Sometimes I supplement the aggravation-based method with a chart-based one. For instance, on busy days, I can effectively code a visit based on the number of charts that pile up waiting to be looked at while I'm in with a patient. One to two charts means the visit was problem-focused. Three to five is definitely expanded problem-focused, and more than five generally means detailed.

Each method seems equally effective and at least as accurate as my attempts to pick winning lottery numbers in order to pay back my student loans. Of course, I'll probably soon need to start picking more lottery numbers to pay to defend against charges of Medicaid fraud. But for now, I feel I've conquered at least this one aspect of the coding dilemma.

Unfortunately, my problems with coding were mirrored in referrals and lab tests. Specifically: If I didn't choose the "correct" diagnostic terms, referrals and lab tests would be disallowed.

I've learned, for example, that there's a big difference between "obesity" and "abnormal weight gain"—one gets my referral to a nutritionist covered, and the other just gets someone teased by fifth-graders (I'll leave you to ponder which is which).

Trying to be smart with my diagnoses always turned out to be a mistake. "Myopia" as a basis for a referral for glasses was refused since I am not an ophthalmologist. But the referral was rapidly approved after I changed the diagnosis to the very primary-care-appropriate "visual difficulties." Never mind that the child reads everything four inches from his face and has 20/80 vision.

After all those years of struggling to be as specific as possible with my diagnoses, I had to struggle anew to become less specific in order to get paid. Somebody sure could have saved me a lot of time if they had clued me into this a long time ago!

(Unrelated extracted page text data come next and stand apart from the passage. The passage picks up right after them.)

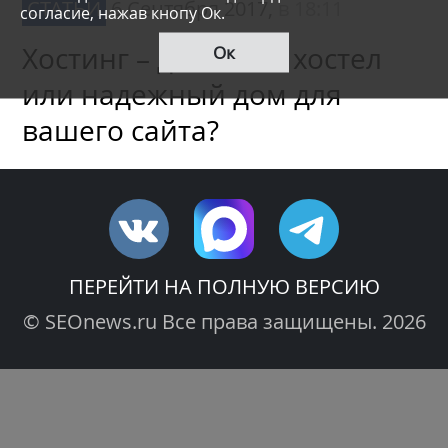
СТАТЬИ
6 Сентября 2017,
в 18:11
согласие, нажав кнопу Ок.
Хостинг – дешевый хостел
Ок
или надежный дом для
вашего сайта?
ПЕРЕЙТИ НА ПОЛНУЮ ВЕРСИЮ
© SEOnews.ru Все права защищены. 2026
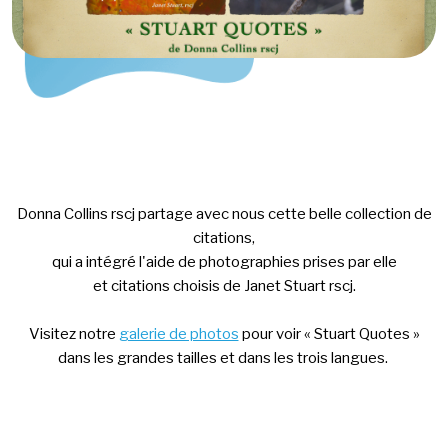
Donna Collins rscj partage avec nous cette belle collection de
citations,
qui a intégré l'aide de photographies prises par elle
et citations choisis de Janet Stuart rscj.
Visitez notre
galerie de photos
pour voir « Stuart Quotes »
dans les grandes tailles et dans les trois langues.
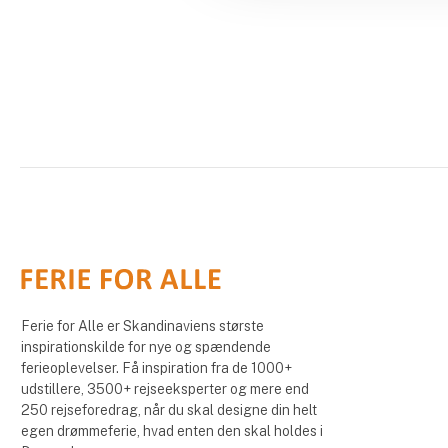
Ferie for Alle er Skandinaviens største
inspirationskilde for nye og spændende
ferieoplevelser. Få inspiration fra de 1000+
udstillere, 3500+ rejseeksperter og mere end
250 rejseforedrag, når du skal designe din helt
egen drømmeferie, hvad enten den skal holdes i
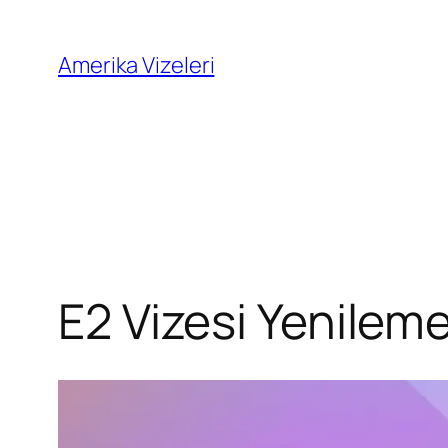
İçeriğe
geç
Amerika Vizeleri
E2 Vizesi Yenilem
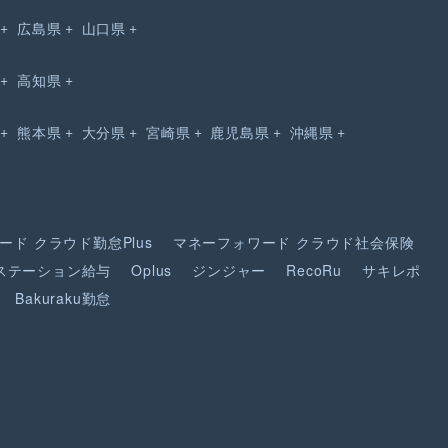
広島県
山口県
高知県
熊本県
大分県
宮崎県
鹿児島県
沖縄県
ード
クラウド勤怠Plus
マネーフォワード
クラウド社会保険
ステーション給与
Oplus
ジンジャー
RecoRu
サキレポ
Bakuraku勤怠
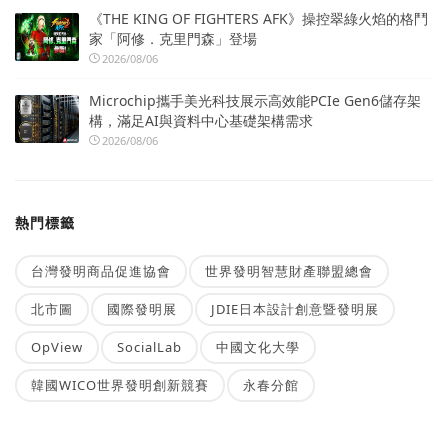
《THE KING OF FIGHTERS AFK》操控翠綠火焰的格鬥
家「阿修．克里門森」登場
2026/08/06
Microchip攜手美光科技展示高效能PCIe Gen6儲存架
構，滿足AI與資料中心基礎架構需求
2026/08/06
熱門標籤
台灣發明商品促進協會
世界發明智慧財產聯盟總會
北市圖
國際發明展
JDIE日本設計創意暨發明展
OpView
SocialLab
中國文化大學
韓國WICO世界發明創新競賽
永春分館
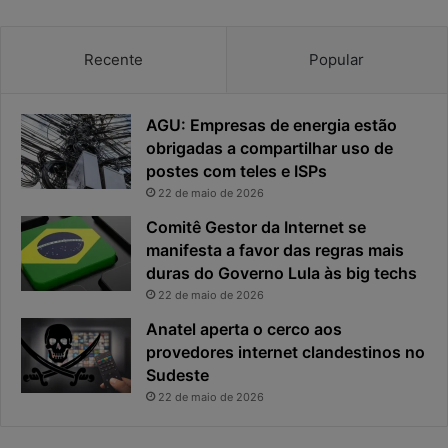
Recente
Popular
AGU: Empresas de energia estão
obrigadas a compartilhar uso de
postes com teles e ISPs
22 de maio de 2026
Comitê Gestor da Internet se
manifesta a favor das regras mais
duras do Governo Lula às big techs
22 de maio de 2026
Anatel aperta o cerco aos
provedores internet clandestinos no
Sudeste
22 de maio de 2026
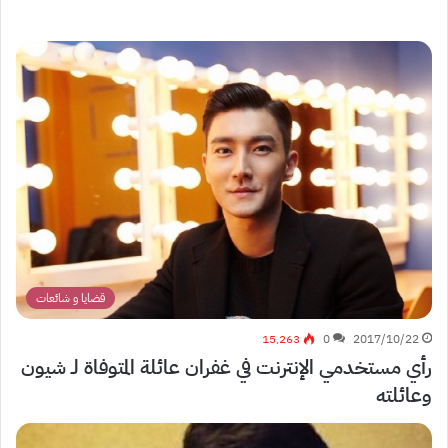
قضايا و شائعات
15٬263
0
2017/10/22
رأي مستخدمي الإنترنت في غفران عائلة المتوفاة لـ شيون
وعائلته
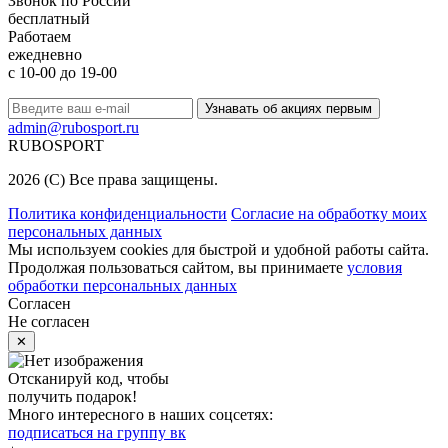
Звонок по России
бесплатный
Работаем
ежедневно
с 10-00 до 19-00
Узнавать об акциях первым
admin@rubosport.ru
RUBO
SPORT
2026 (C) Все права защищены.
Политика конфиденциальности
Согласие на обработку моих
персональных данных
Мы используем cookies для быстрой и удобной работы сайта.
Продолжая пользоваться сайтом, вы принимаете
условия
обработки персональных данных
Согласен
Не согласен
✕
Отсканируй код, чтобы
получить
подарок!
Много интересного в наших
соцсетях:
подписаться на группу вк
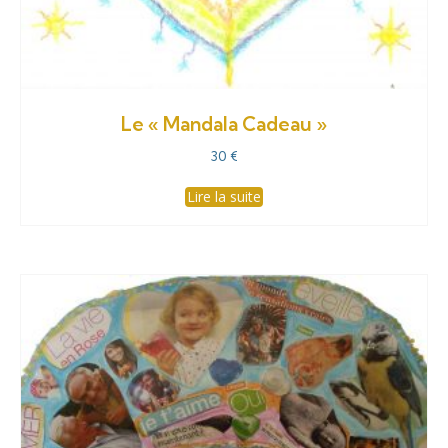
Le « Mandala Cadeau »
30
€
Lire la suite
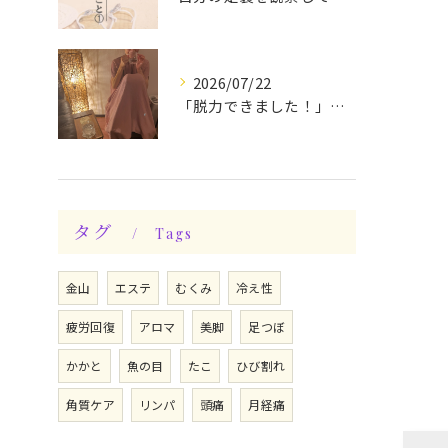
2026/07/22
「脱力できました！」今日は私の時間♪全身メンテナンスデー☆
タグ
Tags
金山
エステ
むくみ
冷え性
疲労回復
アロマ
美脚
足つぼ
かかと
魚の目
たこ
ひび割れ
角質ケア
リンパ
頭痛
月経痛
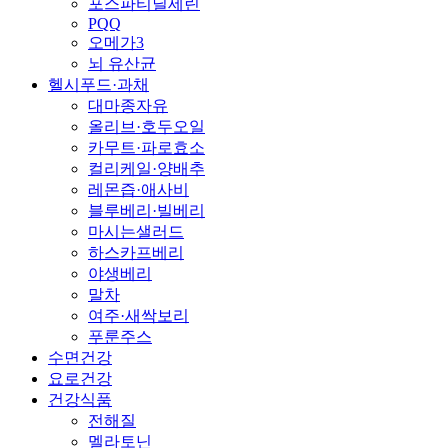
포스파티딜세린
PQQ
오메가3
뇌 유산균
헬시푸드·과채
대마종자유
올리브·호두오일
카무트·파로효소
컬리케일·양배추
레몬즙·애사비
블루베리·빌베리
마시는샐러드
하스카프베리
야생베리
말차
여주·새싹보리
푸룬주스
수면건강
요로건강
건강식품
전해질
멜라토닌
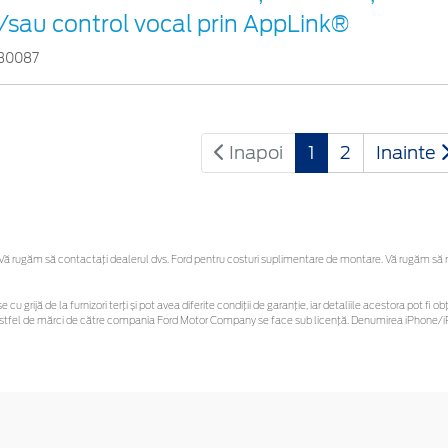
i/sau control vocal prin AppLink®
30087
Inapoi
1
2
Inainte
 rugăm să contactaţi dealerul dvs. Ford pentru costuri suplimentare de montare. Vă rugăm să reți
e cu grijă de la furnizori terți și pot avea diferite condiții de garanție, iar detaliile acestora pot 
or astfel de mărci de către compania Ford Motor Company se face sub licență. Denumirea iPhone/iP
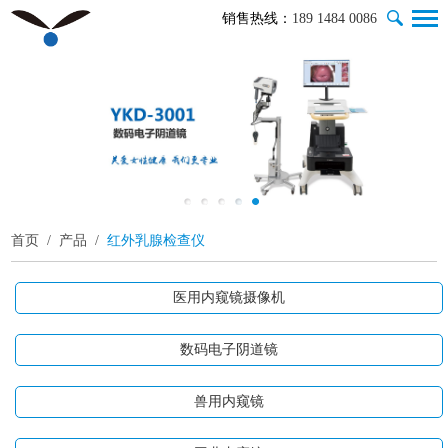
销售热线：
189 1484 0086
首页
/
产品
/
红外乳腺检查仪
医用内窥镜摄像机
数码电子阴道镜
兽用内窥镜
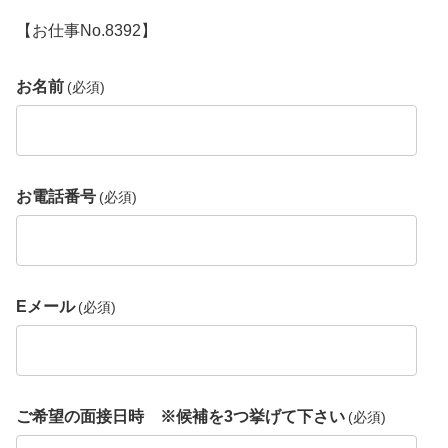
【お仕事No.8392】
お名前
(必須)
お電話番号
(必須)
Eメール
(必須)
ご希望の面接日時 ※候補を3つ挙げて下さい
(必須)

Finally, after a few months, I began to practice a certain anti-logic when applying diagnostic terms, and suddenly everything was covered. I now refer for an upper GI series, psychiatric counseling, or herniorrhaphy equally well with the simple and very nonspecific diagnosis "abdominal pain," and the visits are always approved.

I sometimes find it a little odd that a diagnosis of fatigue allows me to order every blood test our laboratory offers, while the more descriptive "microcytic anemia" won't even get me a ferritin half the time. And it's fascinating that both constipation and temper tantrums will get a child seen by a neurologist.

Still, I do occasionally come across a dilemma. For instance, I thought long and hard about what to call the visit I had recently with a 4-year-old who had glued his eyelids shut with Krazy Glue.

And then it came to me—"visual difficulties" would do just fine.

 

Shawn Ralston. How I cracked the CPT codes. Medical Economics 2002;4:26.